I have the Lionel sets and extras that I played with in the 60's/70's but haven't gotten them out in over 30 years. I got curious about new stuff so I downloaded the latest Lionel catalog.......... wow, a lot has changed since I was a kid. 

I purchased a fastrack oval and hooked up my old ZW transformer,.......... engines and transformer still work!

I am planning on setting up a large oval with an inside passing loop (a decoupler in the loop) and have a few questions:


1. I'm a little confused about the new controllers. If I purchase left and right fastrack switches for the inner loop what kind of controller and other (if any) accessories do I need to operate the switches from the controllers? 

2. Will a fastrack decoupler operate the Lionel 3419 helicopter launching car?



thanks!


----------



## gunrunnerjohn (Nov 10, 2010)

This Lionel 3419 Maintenance Manual seems to suggest that your car uses a manual launching lever. If it's a magnetic trigger in the center of the car, the Fastrack uncoupler will do the job.

As far as the Fastrack switches, if you're buying them new or complete, they come with controllers, no additional parts required.


----------



## Sybaris (Nov 26, 2011)

gunrunnerjohn said:


> This Lionel 3419 Maintenance Manual seems to suggest that your car uses a manual launching lever. If it's a magnetic trigger in the center of the car, the Fastrack uncoupler will do the job.
> 
> As far as the Fastrack switches, if you're buying them new or complete, they come with controllers, no additional parts required.


Thanks!

I was under the impression that those CAB controllers will operate the switches without connecting a lever switch controller???


----------



## gunrunnerjohn (Nov 10, 2010)

There are new Fastback command enabled switches that will run directly from your TMCC/Legacy controller. Even so, they come with the standard wired controller. I didn't see any mention of TMCC/Legacy, so I'm assuming you're running conventional with that ZW, right?


----------



## Sybaris (Nov 26, 2011)

gunrunnerjohn said:


> There are new Fastback command enabled switches that will run directly from your TMCC/Legacy controller. Even so, they come with the standard wired controller. I didn't see any mention of TMCC/Legacy, so I'm assuming you're running conventional with that ZW, right?

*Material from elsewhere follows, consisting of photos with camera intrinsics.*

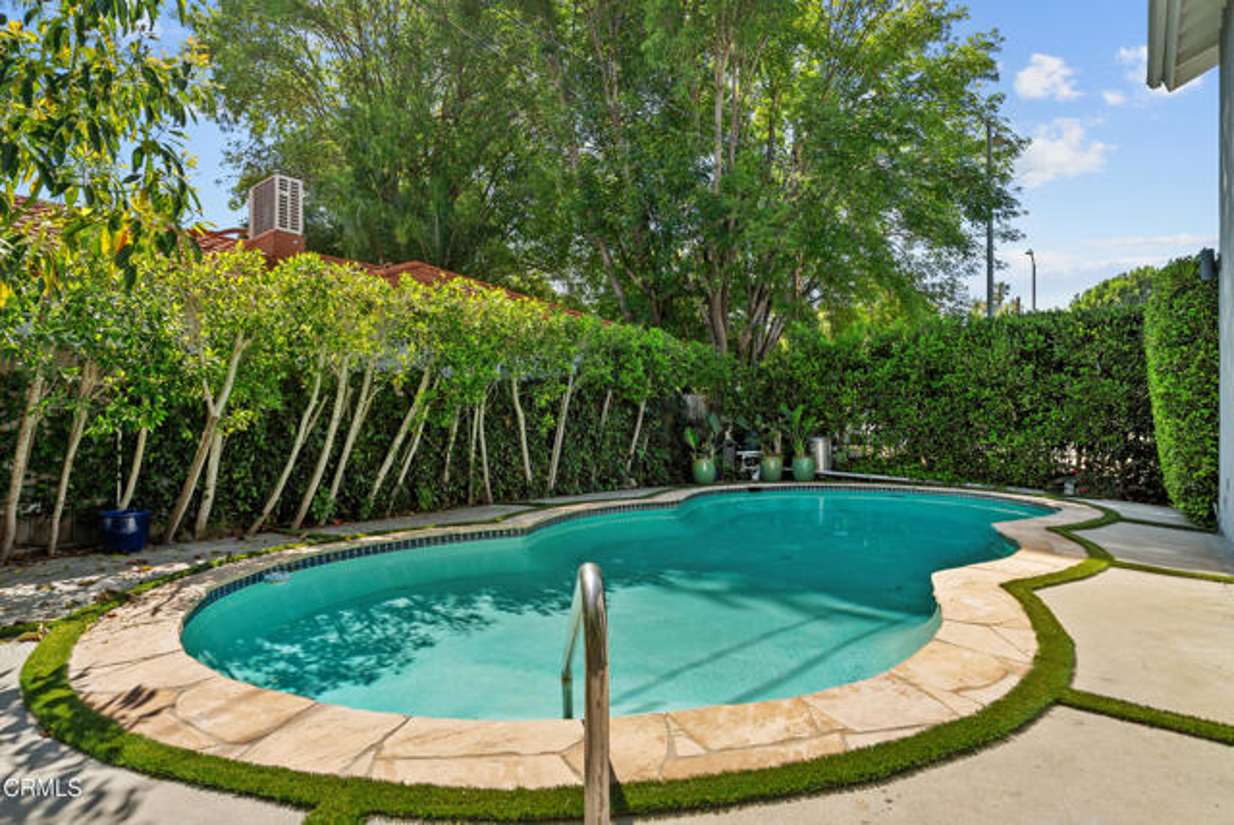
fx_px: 686
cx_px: 617
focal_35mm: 20
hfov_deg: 83.9
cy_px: 412
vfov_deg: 62.0
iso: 80
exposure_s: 1/20
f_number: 8
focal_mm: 20
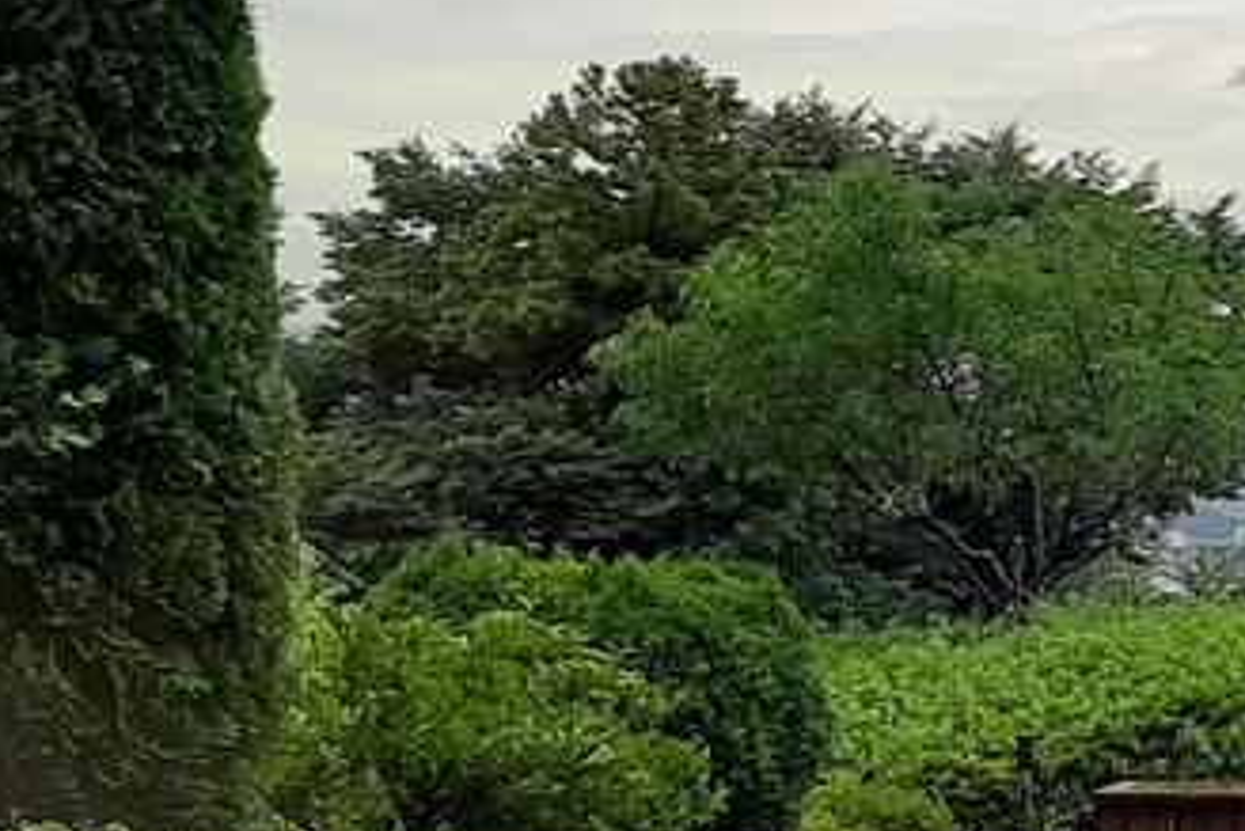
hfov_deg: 17.8
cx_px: 2016
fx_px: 3425
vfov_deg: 13.8
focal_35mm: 99
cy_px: 402
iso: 40
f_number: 1.7
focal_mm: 3.93
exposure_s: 1/1718
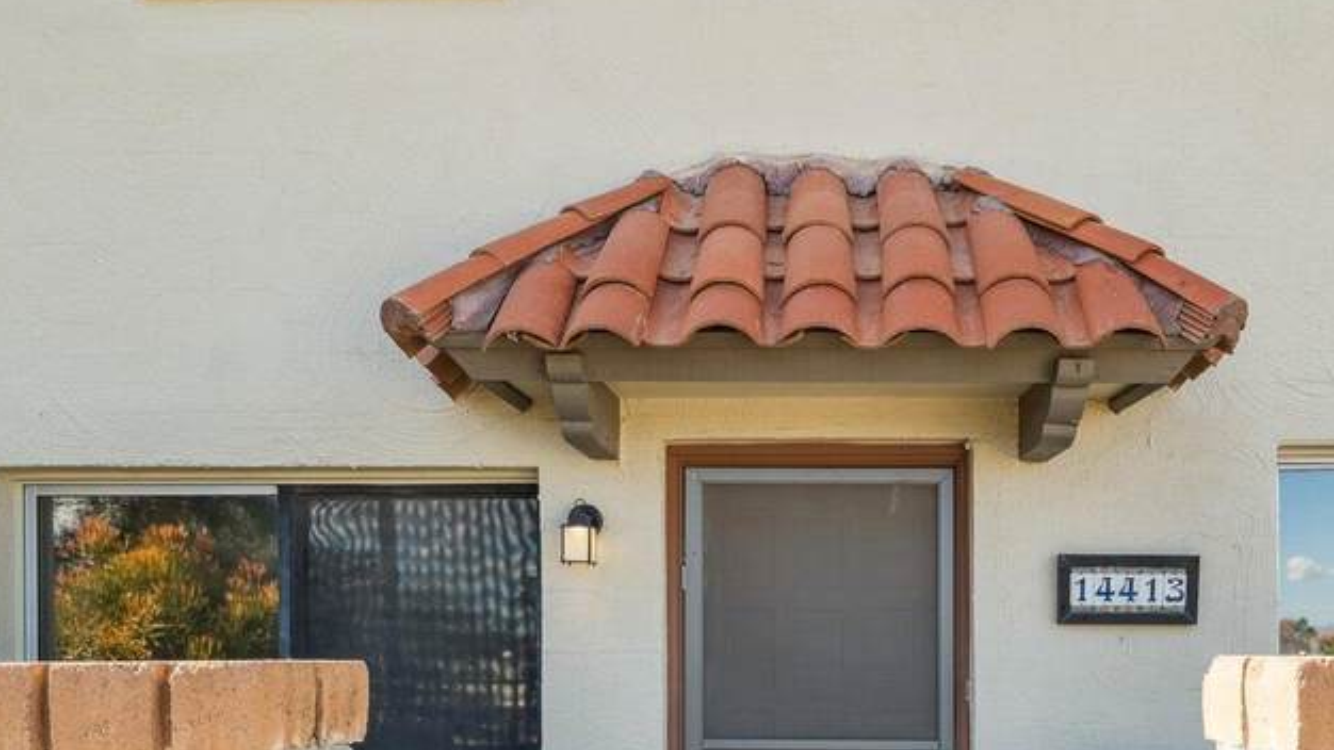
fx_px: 1061
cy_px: 676
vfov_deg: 36.5
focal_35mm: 30
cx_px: 827
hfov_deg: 63.5
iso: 400
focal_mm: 14
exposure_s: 1/250
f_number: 8
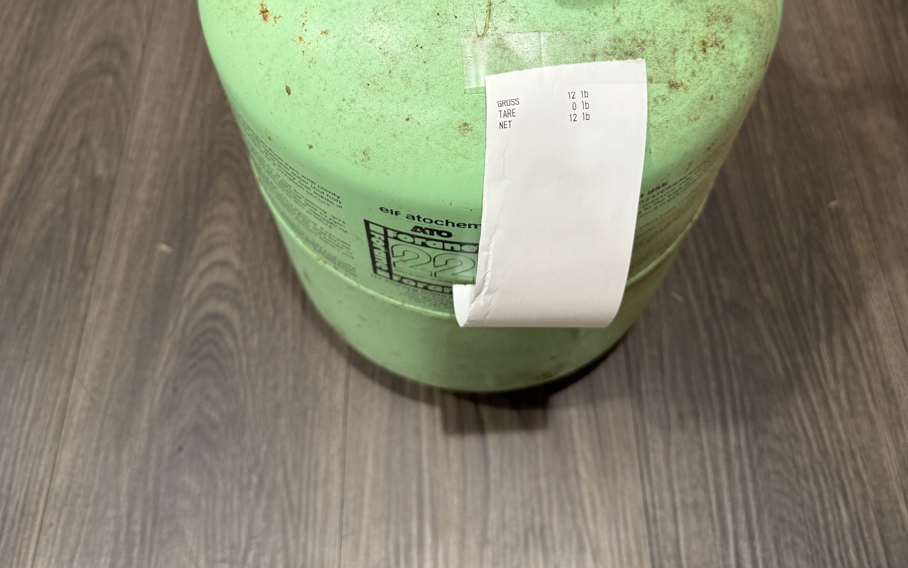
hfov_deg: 56.7
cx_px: 454
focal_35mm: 34
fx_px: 841
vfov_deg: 35.7
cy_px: 94
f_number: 1.78
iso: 160
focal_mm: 6.86
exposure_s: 1/60
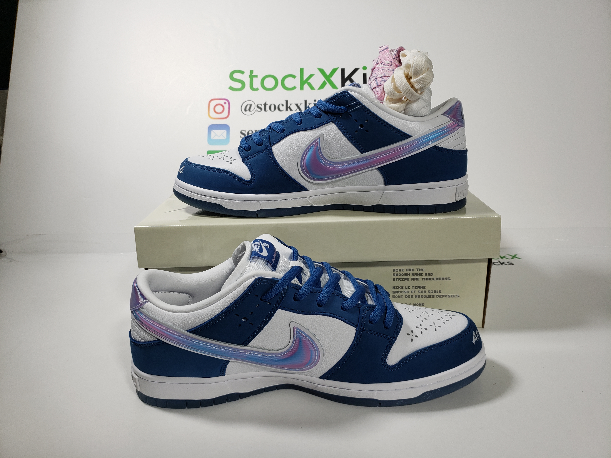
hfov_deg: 67.3
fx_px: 459
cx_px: 306
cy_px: 229
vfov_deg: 53.1
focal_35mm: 26
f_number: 1.5
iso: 50
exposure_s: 1/622
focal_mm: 4.3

I could run with the ZW but am considering an upgrade so that I could control the switches without direct wired levered controllers. Just not sure what all would be required to do that.


----------



## gunrunnerjohn (Nov 10, 2010)

Well, there are two ways to control switches using command/control. First off, there are the TMCC enabled Fastrack switches I mentioned. If you're buying new switches, that's the way to go. You can also use the Lionel SC-2 control to switch them, of course it has to be wired to them. You can have one SC-2 handle 5 switches, and if you do a small mod to the SC-2, it'll handle six switches.


----------



## Sybaris (Nov 26, 2011)

Thanks for the advice. Got it figured out now.


----------